TASK INSTRUCTIONS: Reproduce every line of text in the data below word for word, keeping the line breaks. Leave the pictures out of your answer.

RECORDS FOR THIS EXERCISE:
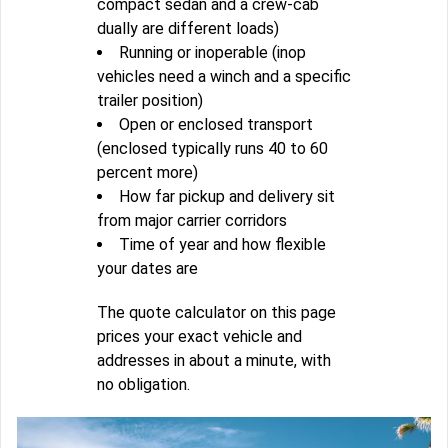
compact sedan and a crew-cab
dually are different loads)
Running or inoperable (inop
vehicles need a winch and a specific
trailer position)
Open or enclosed transport
(enclosed typically runs 40 to 60
percent more)
How far pickup and delivery sit
from major carrier corridors
Time of year and how flexible
your dates are
The quote calculator on this page
prices your exact vehicle and
addresses in about a minute, with
no obligation.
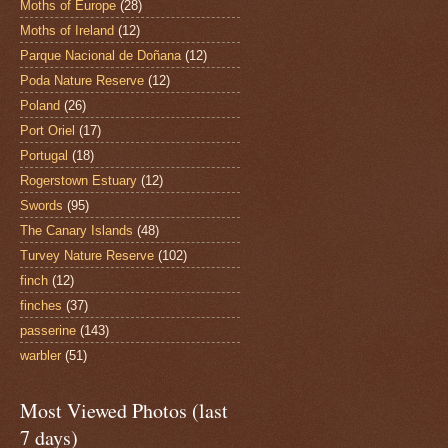
Moths of Europe
(28)
Moths of Ireland
(12)
Parque Nacional de Doñana
(12)
Poda Nature Reserve
(12)
Poland
(26)
Port Oriel
(17)
Portugal
(18)
Rogerstown Estuary
(12)
Swords
(95)
The Canary Islands
(48)
Turvey Nature Reserve
(102)
finch
(12)
finches
(37)
passerine
(143)
warbler
(51)
Most Viewed Photos (last
7 days)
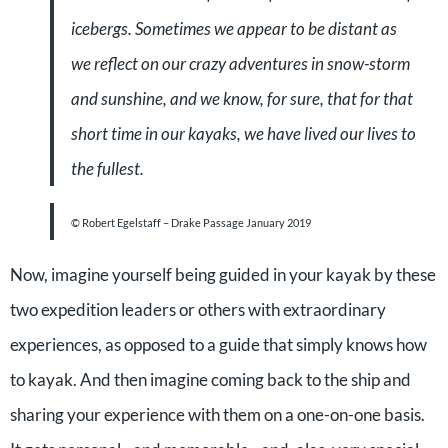
icebergs. Sometimes we appear to be distant as
we reflect on our crazy adventures in snow-storm
and sunshine, and we know, for sure, that for that
short time in our kayaks, we have lived our lives to
the fullest.
© Robert Egelstaff –
Drake Passage January 2019
Now, imagine yourself being guided in your kayak by these
two expedition leaders or others with extraordinary
experiences, as opposed to a guide that simply knows how
to kayak. And then imagine coming back to the ship and
sharing your experience with them on a one-on-one basis.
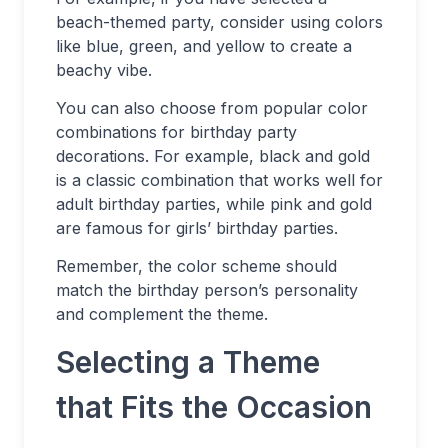
beach-themed party, consider using colors
like blue, green, and yellow to create a
beachy vibe.
You can also choose from popular color
combinations for birthday party
decorations. For example, black and gold
is a classic combination that works well for
adult birthday parties, while pink and gold
are famous for girls’ birthday parties.
Remember, the color scheme should
match the birthday person’s personality
and complement the theme.
Selecting a Theme
that Fits the Occasion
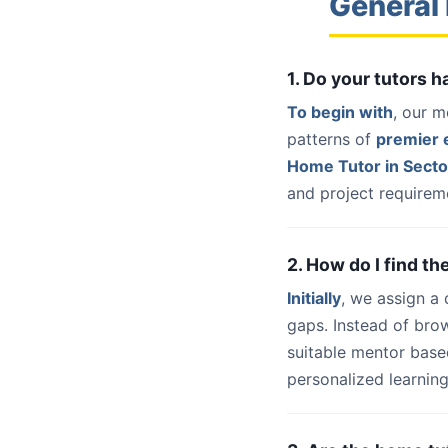
General 
1. Do your tutors 
To begin with
, our m
patterns of
premier e
Home Tutor in Secto
and project requireme
2. How do I find th
Initially
, we assign a
gaps. Instead of bro
suitable mentor base
personalized learning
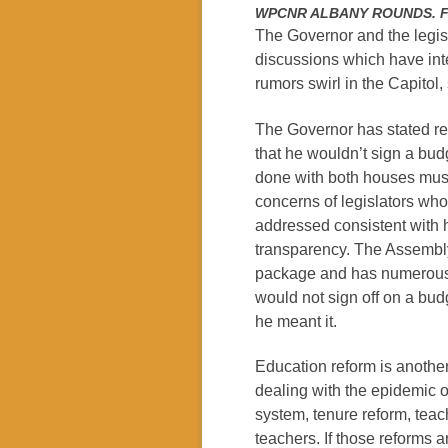
WPCNR ALBANY ROUNDS. From
The Governor and the legisl
discussions which have inte
rumors swirl in the Capitol,
The Governor has stated rep
that he wouldn’t sign a bud
done with both houses must
concerns of legislators wh
addressed consistent with h
transparency. The Assembly
package and has numerous
would not sign off on a bud
he meant it.
Education reform is another
dealing with the epidemic o
system, tenure reform, tea
teachers. If those reforms a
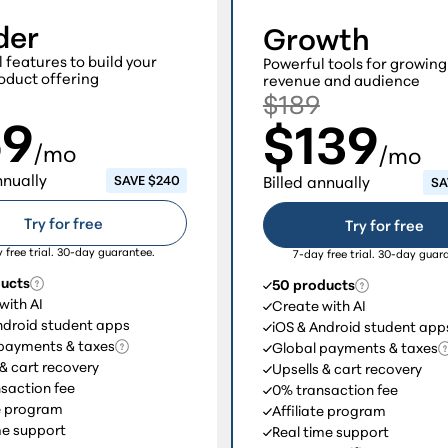
der
Growth
l features to build your
Powerful tools for growing
oduct offering
revenue and audience
$189
69
$139
/mo
/mo
nnually
SAVE $240
Billed annually
SA
Try for free
Try for free
 free trial. 30-day guarantee.
7-day free trial. 30-day guar
ducts
50 products
with AI
Create with AI
ndroid student apps
iOS & Android student app
payments & taxes
Global payments & taxes
 & cart recovery
Upsells & cart recovery
saction fee
0% transaction fee
te program
Affiliate program
me support
Real time support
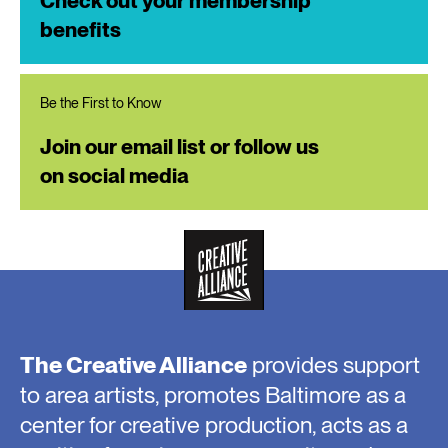
Check out your membership
benefits
Be the First to Know
Join our email list or follow us
on social media
The Creative Alliance
provides support
to area artists, promotes Baltimore as a
center for creative production, acts as a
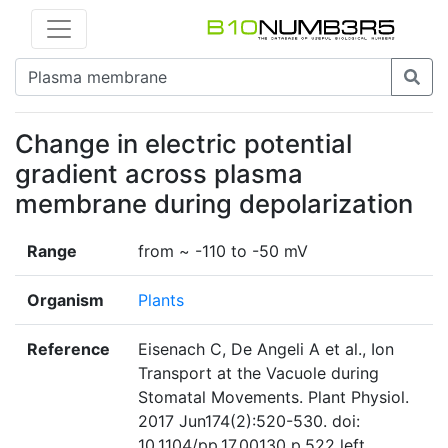
Change in electric potential
gradient across plasma
membrane during depolarization
Range
from ~ -110 to -50 mV
Organism
Plants
Reference
Eisenach C, De Angeli A et al., Ion
Transport at the Vacuole during
Stomatal Movements. Plant Physiol.
2017 Jun174(2):520-530. doi:
10.1104/pp.17.00130 p.522 left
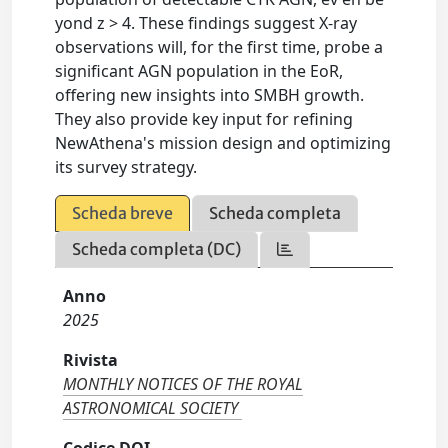
yond z > 4. These findings suggest X-ray
observations will, for the first time, probe a
significant AGN population in the EoR,
offering new insights into SMBH growth.
They also provide key input for refining
NewAthena's mission design and optimizing
its survey strategy.
Scheda breve
Scheda completa
Scheda completa (DC)
Anno
2025
Rivista
MONTHLY NOTICES OF THE ROYAL
ASTRONOMICAL SOCIETY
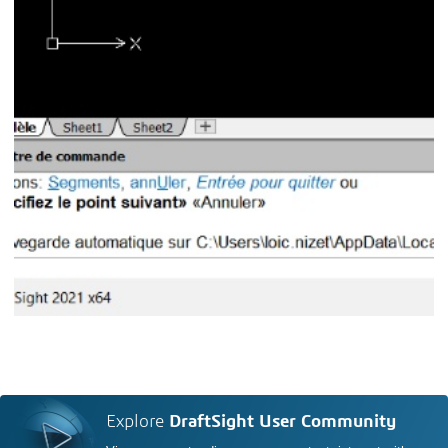
Explore
DraftSight User Community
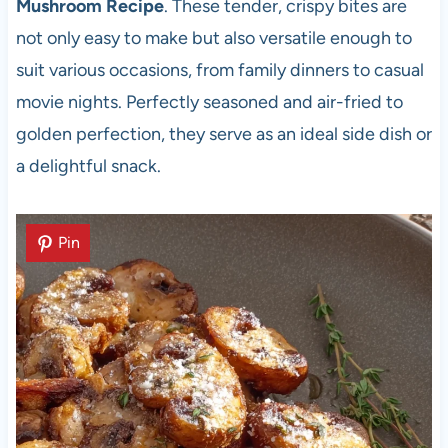
Mushroom Recipe
. These tender, crispy bites are
not only easy to make but also versatile enough to
suit various occasions, from family dinners to casual
movie nights. Perfectly seasoned and air-fried to
golden perfection, they serve as an ideal side dish or
a delightful snack.
Pin
Pin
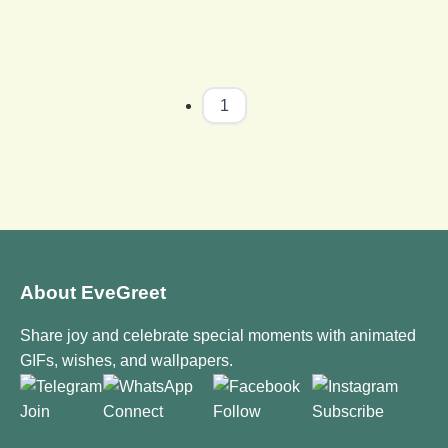
1
About EveGreet
Share joy and celebrate special moments with animated
GIFs, wishes, and wallpapers.
Join
Connect
Follow
Subscribe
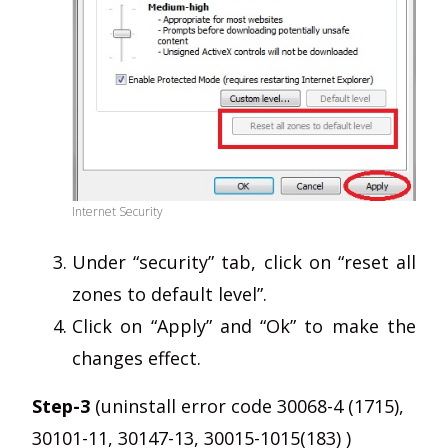
Internet Security
Under “security” tab, click on “reset all
zones to default level”.
Click on “Apply” and “Ok” to make the
changes effect.
Step-3
(uninstall error code 30068-4 (1715),
30101-11, 30147-13, 30015-1015(183) )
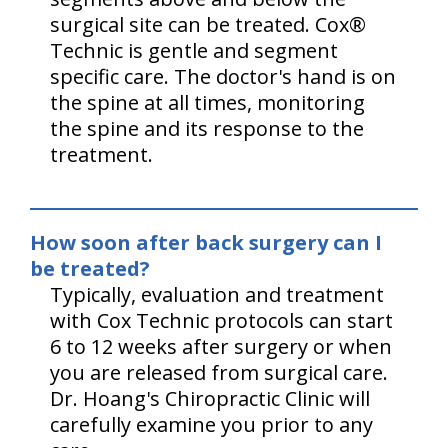
surgical site can be treated. Cox®
Technic is gentle and segment
specific care. The doctor's hand is on
the spine at all times, monitoring
the spine and its response to the
treatment.
How soon after back surgery can I
be treated?
Typically, evaluation and treatment
with Cox Technic protocols can start
6 to 12 weeks after surgery or when
you are released from surgical care.
Dr. Hoang's Chiropractic Clinic will
carefully examine you prior to any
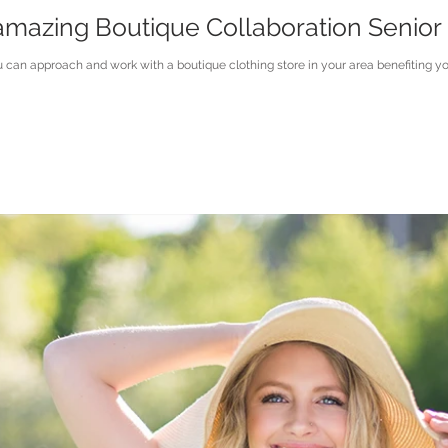
mazing Boutique Collaboration Senior 
can approach and work with a boutique clothing store in your area benefiting yo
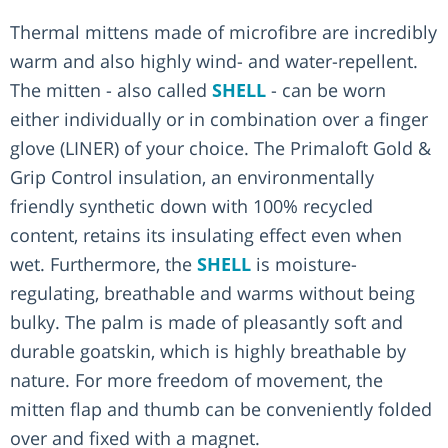
Thermal mittens made of microfibre are incredibly
warm and also highly wind- and water-repellent.
The mitten - also called
SHELL
- can be worn
either individually or in combination over a finger
glove (LINER) of your choice. The Primaloft Gold &
Grip Control insulation, an environmentally
friendly synthetic down with 100% recycled
content, retains its insulating effect even when
wet. Furthermore, the
SHELL
is moisture-
regulating, breathable and warms without being
bulky. The palm is made of pleasantly soft and
durable goatskin, which is highly breathable by
nature. For more freedom of movement, the
mitten flap and thumb can be conveniently folded
over and fixed with a magnet.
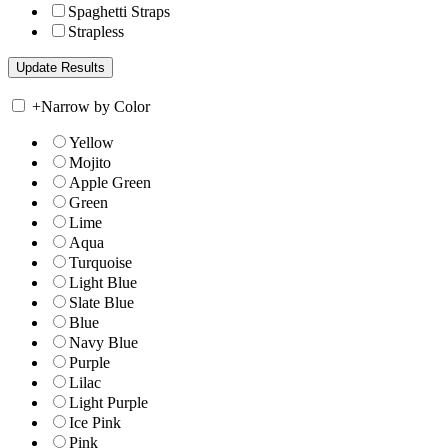
Spaghetti Straps
Strapless
+
Narrow by Color
Yellow
Mojito
Apple Green
Green
Lime
Aqua
Turquoise
Light Blue
Slate Blue
Blue
Navy Blue
Purple
Lilac
Light Purple
Ice Pink
Pink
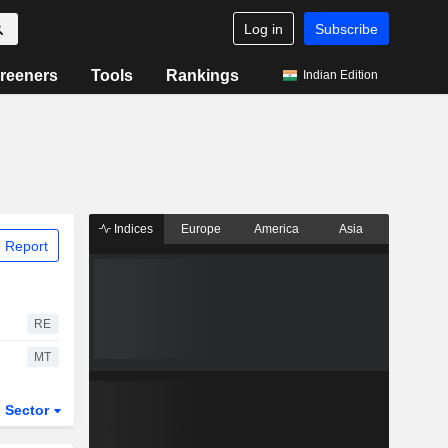
Log in
Subscribe
reeners
Tools
Rankings
Indian Edition
Indices
Europe
America
Asia
 Report
RE
MT
Sector
ETFs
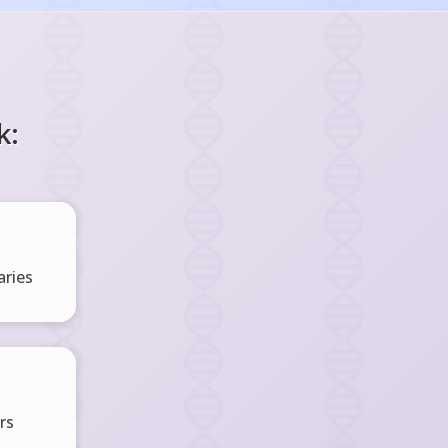
k:
ries
rs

RESPONSE AREA:
compact sedan and a crew-cab
dually are different loads)
Running or inoperable (inop
vehicles need a winch and a specific
trailer position)
Open or enclosed transport
(enclosed typically runs 40 to 60
percent more)
How far pickup and delivery sit
from major carrier corridors
Time of year and how flexible
your dates are
The quote calculator on this page
prices your exact vehicle and
addresses in about a minute, with
no obligation.
Moths of Europe
(28)
Moths of Ireland
(12)
Parque Nacional de Doñana
(12)
Poda Nature Reserve
(12)
Poland
(26)
Port Oriel
(17)
Portugal
(18)
Rogerstown Estuary
(12)
Swords
(95)
The Canary Islands
(48)
Turvey Nature Reserve
(102)
finch
(12)
finches
(37)
passerine
(143)
warbler
(51)
Most Viewed Photos (last
7 days)
icebergs. Sometimes we appear to be distant as
we reflect on our crazy adventures in snow-storm
and sunshine, and we know, for sure, that for that
short time in our kayaks, we have lived our lives to
the fullest.
© Robert Egelstaff –
Drake Passage January 2019
Now, imagine yourself being guided in your kayak by these
two expedition leaders or others with extraordinary
experiences, as opposed to a guide that simply knows how
to kayak. And then imagine coming back to the ship and
sharing your experience with them on a one-on-one basis.
beach-themed party, consider using colors
like blue, green, and yellow to create a
beachy vibe.
You can also choose from popular color
combinations for birthday party
decorations. For example, black and gold
is a classic combination that works well for
adult birthday parties, while pink and gold
are famous for girls’ birthday parties.
Remember, the color scheme should
match the birthday person’s personality
and complement the theme.
Selecting a Theme
that Fits the Occasion
General 
1. Do your tutors 
To begin with
, our m
patterns of
premier e
Home Tutor in Secto
and project requireme
2. How do I find th
Initially
, we assign a
gaps. Instead of bro
suitable mentor base
personalized learning
WPCNR ALBANY ROUNDS. From
The Governor and the legisl
discussions which have inte
rumors swirl in the Capitol,
The Governor has stated rep
that he wouldn’t sign a bud
done with both houses must
concerns of legislators wh
addressed consistent with h
transparency. The Assembly
package and has numerous
would not sign off on a bud
he meant it.
Education reform is another
dealing with the epidemic o
system, tenure reform, tea
teachers. If those reforms a
der
Growth
l features to build your
Powerful tools for growing
oduct offering
revenue and audience
$189
69
$139
/mo
/mo
nnually
SAVE $240
Billed annually
SA
Try for free
Try for free
 free trial. 30-day guarantee.
7-day free trial. 30-day guar
ducts
50 products
with AI
Create with AI
ndroid student apps
iOS & Android student app
payments & taxes
Global payments & taxes
 & cart recovery
Upsells & cart recovery
saction fee
0% transaction fee
te program
Affiliate program
me support
Real time support
Check out your membership
benefits
Be the First to Know
Join our email list or follow us
on social media
The Creative Alliance
provides support
to area artists, promotes Baltimore as a
center for creative production, acts as a
Change in electric potential
gradient across plasma
membrane during depolarization
Range
from ~ -110 to -50 mV
Organism
Plants
Reference
Eisenach C, De Angeli A et al., Ion
Transport at the Vacuole during
Stomatal Movements. Plant Physiol.
2017 Jun174(2):520-530. doi:
10.1104/pp.17.00130 p.522 left
yond z > 4. These findings suggest X-ray
observations will, for the first time, probe a
significant AGN population in the EoR,
offering new insights into SMBH growth.
They also provide key input for refining
NewAthena's mission design and optimizing
its survey strategy.
Scheda breve
Scheda completa
Scheda completa (DC)
Anno
2025
Rivista
MONTHLY NOTICES OF THE ROYAL
ASTRONOMICAL SOCIETY
Explore
DraftSight User Community
Mushroom Recipe
. These tender, crispy bites are
not only easy to make but also versatile enough to
suit various occasions, from family dinners to casual
movie nights. Perfectly seasoned and air-fried to
golden perfection, they serve as an ideal side dish or
a delightful snack.
Pin
Pin
1
About EveGreet
Share joy and celebrate special moments with animated
GIFs, wishes, and wallpapers.
Join
Connect
Follow
Subscribe
Internet Security
Under “security” tab, click on “reset all
zones to default level”.
Click on “Apply” and “Ok” to make the
changes effect.
Step-3
(uninstall error code 30068-4 (1715),
30101-11, 30147-13, 30015-1015(183) )
surgical site can be treated. Cox®
Technic is gentle and segment
specific care. The doctor's hand is on
the spine at all times, monitoring
the spine and its response to the
treatment.
How soon after back surgery can I
be treated?
Typically, evaluation and treatment
with Cox Technic protocols can start
6 to 12 weeks after surgery or when
you are released from surgical care.
Dr. Hoang's Chiropractic Clinic will
carefully examine you prior to any
mazing Boutique Collaboration Senior 
can approach and work with a boutique clothing store in your area benefiting yo
Thermal mittens made of microfibre are incredibly
warm and also highly wind- and water-repellent.
The mitten - also called
SHELL
- can be worn
either individually or in combination over a finger
glove (LINER) of your choice. The Primaloft Gold &
Grip Control insulation, an environmentally
friendly synthetic down with 100% recycled
content, retains its insulating effect even when
wet. Furthermore, the
SHELL
is moisture-
regulating, breathable and warms without being
bulky. The palm is made of pleasantly soft and
durable goatskin, which is highly breathable by
nature. For more freedom of movement, the
mitten flap and thumb can be conveniently folded
over and fixed with a magnet.
Spaghetti Straps
Strapless
+
Narrow by Color
Yellow
Mojito
Apple Green
Green
Lime
Aqua
Turquoise
Light Blue
Slate Blue
Blue
Navy Blue
Purple
Lilac
Light Purple
Ice Pink
Pink
Log in
Subscribe
reeners
Tools
Rankings
Indian Edition
Indices
Europe
America
Asia
 Report
RE
MT
Sector
ETFs
k:
ries
rs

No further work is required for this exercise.